Faites lire tout haut, Monsieur, à votre fils Gil Blas ou Clarisse Harlowe. Si les passages vifs provoquent ce « ris d’après nature » dont parle l’auteur des Plaideurs, eh bien ! je vous en félicite : c’est que le cœur n’est pas entamé. Mais ce que vous devez écarter avant tout, c’est le mystère. N’interdisez rien à ce jeune homme ; s’il veut lire M. de Sade, donnez-lui M. de Sade. Point de fruit défendu. Qu’il connaisse lui-même et apprécie le mal ; ainsi seulement le mal n’aura point d’attraits pour lui, et sa curiosité, fort légitime, étant satisfaite, il usera avec modération des fruits nombreux, tous permis également, du paradis.
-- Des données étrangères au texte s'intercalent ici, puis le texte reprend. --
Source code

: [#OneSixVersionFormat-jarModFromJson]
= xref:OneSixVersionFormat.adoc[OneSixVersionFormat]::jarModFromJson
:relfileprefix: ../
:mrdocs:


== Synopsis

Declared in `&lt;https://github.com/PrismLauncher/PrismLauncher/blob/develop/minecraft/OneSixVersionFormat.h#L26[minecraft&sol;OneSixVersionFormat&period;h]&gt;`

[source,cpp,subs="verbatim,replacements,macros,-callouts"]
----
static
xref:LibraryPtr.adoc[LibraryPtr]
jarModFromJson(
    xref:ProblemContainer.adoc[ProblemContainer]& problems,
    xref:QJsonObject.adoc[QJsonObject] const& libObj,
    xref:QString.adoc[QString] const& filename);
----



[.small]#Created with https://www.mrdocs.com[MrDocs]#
« Qu’il puisse faire toutes choses et n’ayme à faire que les bonnes. » Pères de famille, c’est là un mot de Montaigne que vous devez avoir toujours en la pensée. Il n’y a point de vertu sans liberté, et c’est de l’asservissement que naissent tous les vices. Le fait seul de l’internement d’un être qui pense est le commencement de la dégradation morale qui va s’accomplir. Quant aux bonnes actions, elles sont impossibles où l’indépendance n’existe pas.
Les hommes qui recueillent un enfant et règlent sa vie, non pas au gré de la nature, mais à leur fantaisie propre, devraient s’engager à le rendre à ses parents pur, sain et sauf. Incapable dans cette geôle de bien et de mal, ils devraient au moins le garantir contre la peste, et, s’ils ne développent point ses qualités, ne pas lui inculquer des vices. Voilà le traité à forfait que les parents devraient exiger avant d’abandonner leurs enfants à des étrangers. Ils ne le font point ; leur prudence ne va pas jusque-là. D’ailleurs, combien oublient que l’instruction n’est pas l’éducation, confondent l’une avec l’autre, et ne songent point à demander à leurs fils comment ils vivent !
J’ai eu souvent occasion d’entretenir des parents de ces choses. Je les exhortais à mettre leurs fils au collége en qualité d’externes. Je dépeignais les mœurs de l’internat : je racontais les scènes abominables qui se passent tous les jours dans certaines pensions de province, où la poignée de main même devient un attouchement, et je suppliais ces pères d’avoir souci de l’innocence de leurs enfants. Quelques-uns alors rappelaient leurs propres souvenirs. L’un d’eux me faisait ces objections :
— « La corruption que vous dépeignez n’est que superficielle : le terme même auquel vous avez fait plusieurs fois allusion, et que vous traduisez par complice, est pris dans l’acception la plus méprisante, et constitue dans ce monde-là l’injure la plus intolérable. On ne peut pas empêcher ces choses, et, après tout, le siècle a eu deux générations glorieuses qui sont sorties des colléges de l’État. »
— Sans doute, répondais-je, le mot l… est ignominieux : mais les mots c…, p…, qu’emploie Molière ne sont-ils pas également injurieux, et de cette observation peut-on conclure que la prostitution est quelque chose de rare et d’exceptionnel ?
Ce siècle a produit beaucoup d’hommes de talent, dites-vous ; — et celui de Tibère, et celui de Léon X. Cette graine-là lève sur tous les terrains et dans tous les temps. Ce n’est point des exceptions que je m’occupe, c’est au contraire de la multitude. Eh bien, la lèpre sévit sur cette multitude. Certaines natures d’élite guérissent, et conservent à peine plus tard la trace du mal ; d’autres, en plus petit nombre encore, sont absolument réfractaires, mais ce sont là précisément des exceptions.